*Passage shown:*
Accordingly, certain information and footnote disclosures normally
included in financial statements prepared in accordance with generally
accepted accounting principles have been condensed or omitted. The
consolidated financial statements include WP&L and its wholly owned
consolidated subsidiaries. WP&L is a subsidiary of WPL Holdings, Inc.
These financial statements should be read in conjunction with the
financial statements and the notes thereto included in WP&L's latest
Annual Report on Form 10-K.
In the opinion of management, all adjustments, consisting only of
normal recurring adjustments, necessary for a fair presentation of (a)
the consolidated results of operations for the three months ended March
31, 1997 and 1996, (b) the consolidated financial position at March 31,
1997 and 1996 and December 31, 1996, and (c) the consolidated statement
of cash flows for the three months ended March 31, 1997 and 1996, have
been made. Because of the seasonal nature of WP&L's operations,
results for the quarter ended March 31, 1997 are not necessarily
indicative of results that may be expected for the year ending December
31, 1997.
2. On April 28, 1997, WP&L entered into an interest rate forward contract
related to the anticipated issuance of $105 million of long-term debt
securities. The financial impact of this contract, which will result
in either a cash payment or cash receipt, will be deferred and
recognized as an adjustment to interest expense over the life of the
new bonds to effect the interest rate implicit in the forward contract.
<PAGE>
MANAGEMENT'S DISCUSSION AND ANALYSIS
OF FINANCIAL CONDITION AND RESULTS OF OPERATIONS
THREE MONTHS ENDED MARCH 31, 1997 VS. MARCH 31, 1996:
WPL Holdings, Inc., IES Industries Inc. (IES) and Interstate Power Company
(IPC) have entered into an Agreement and Plan of Merger, as amended,
dated November 10, 1995, which provides for the combination of all three
companies. The new company will be named Interstate Energy Corporation
(IEC).
IES is a holding company headquartered in Cedar Rapids, Iowa, and is the
parent company of IES Utilities Inc. (IES Utilities) and IES Diversified
Inc. (IES Diversified). IES Utilities supplies electric and gas service
to approximately 336,000 and 176,000 customers, respectively, in Iowa.

*Supplied data:*
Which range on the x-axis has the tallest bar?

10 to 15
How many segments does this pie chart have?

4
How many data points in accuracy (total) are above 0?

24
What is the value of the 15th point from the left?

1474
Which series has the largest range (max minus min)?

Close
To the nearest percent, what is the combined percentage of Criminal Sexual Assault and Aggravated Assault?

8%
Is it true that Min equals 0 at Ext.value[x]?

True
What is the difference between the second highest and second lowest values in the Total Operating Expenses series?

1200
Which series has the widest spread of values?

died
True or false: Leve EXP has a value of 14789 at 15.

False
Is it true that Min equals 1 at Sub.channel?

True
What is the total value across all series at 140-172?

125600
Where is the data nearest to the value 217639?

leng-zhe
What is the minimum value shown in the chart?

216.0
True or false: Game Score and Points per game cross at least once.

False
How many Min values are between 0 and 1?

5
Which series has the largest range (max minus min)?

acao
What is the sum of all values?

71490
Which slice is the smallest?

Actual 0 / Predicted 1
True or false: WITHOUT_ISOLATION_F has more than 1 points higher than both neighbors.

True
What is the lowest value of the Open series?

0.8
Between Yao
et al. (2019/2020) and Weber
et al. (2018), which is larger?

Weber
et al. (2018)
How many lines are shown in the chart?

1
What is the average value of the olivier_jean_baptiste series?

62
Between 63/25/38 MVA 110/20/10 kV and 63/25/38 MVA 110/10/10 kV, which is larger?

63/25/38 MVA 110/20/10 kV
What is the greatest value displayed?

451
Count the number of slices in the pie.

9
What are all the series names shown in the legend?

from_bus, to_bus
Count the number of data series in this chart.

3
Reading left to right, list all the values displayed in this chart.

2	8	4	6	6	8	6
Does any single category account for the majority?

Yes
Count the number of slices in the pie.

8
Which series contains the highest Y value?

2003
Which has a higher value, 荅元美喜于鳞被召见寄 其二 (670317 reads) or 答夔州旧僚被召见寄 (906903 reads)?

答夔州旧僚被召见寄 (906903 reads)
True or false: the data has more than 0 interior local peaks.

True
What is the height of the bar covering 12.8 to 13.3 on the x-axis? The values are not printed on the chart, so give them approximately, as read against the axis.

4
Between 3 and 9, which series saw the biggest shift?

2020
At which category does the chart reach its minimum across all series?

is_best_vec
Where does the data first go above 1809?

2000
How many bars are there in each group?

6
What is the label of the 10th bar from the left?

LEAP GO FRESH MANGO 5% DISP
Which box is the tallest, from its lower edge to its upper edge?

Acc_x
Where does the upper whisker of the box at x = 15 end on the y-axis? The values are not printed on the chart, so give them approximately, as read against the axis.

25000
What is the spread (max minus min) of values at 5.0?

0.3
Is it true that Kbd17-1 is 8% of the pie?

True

*What the task requires:* Continue the WP&L quarterly report excerpt from the point where it stops.

*Exercise response:*
IES Diversified and its principal subsidiaries are primarily engaged in
the energy-related, transportation and real estate development businesses.
IPC, a public utility headquartered in Dubuque, Iowa, supplies electric
and gas service to approximately 165,000 and 49,000 customers,
respectively, in northeast Iowa, northwest Illinois and southern
Minnesota.
The proposed merger, which will be accounted for as a pooling of
interests, was approved by the respective shareowners on September 5,
1996. The merger is conditioned on the receipt of approvals of several
federal and state regulatory agencies. Updates to the status of these
approvals (for additional information regarding the merger please refer to
WPL Holdings, Inc. 1996 Annual Report on Form 10-K) are as follows:
The Federal Energy Regulatory Commission (FERC) issued an order on January
15, 1997, finding no substantial market-power concerns with the merger.
Some limited issues have been set for hearings which began on April 23,
1997 and ended on May 2, 1997. A final decision is expected in the third
or fourth quarter of 1997.
A hearing regarding the merger is expected to begin July 14, 1997, before
the Iowa Utilities Board.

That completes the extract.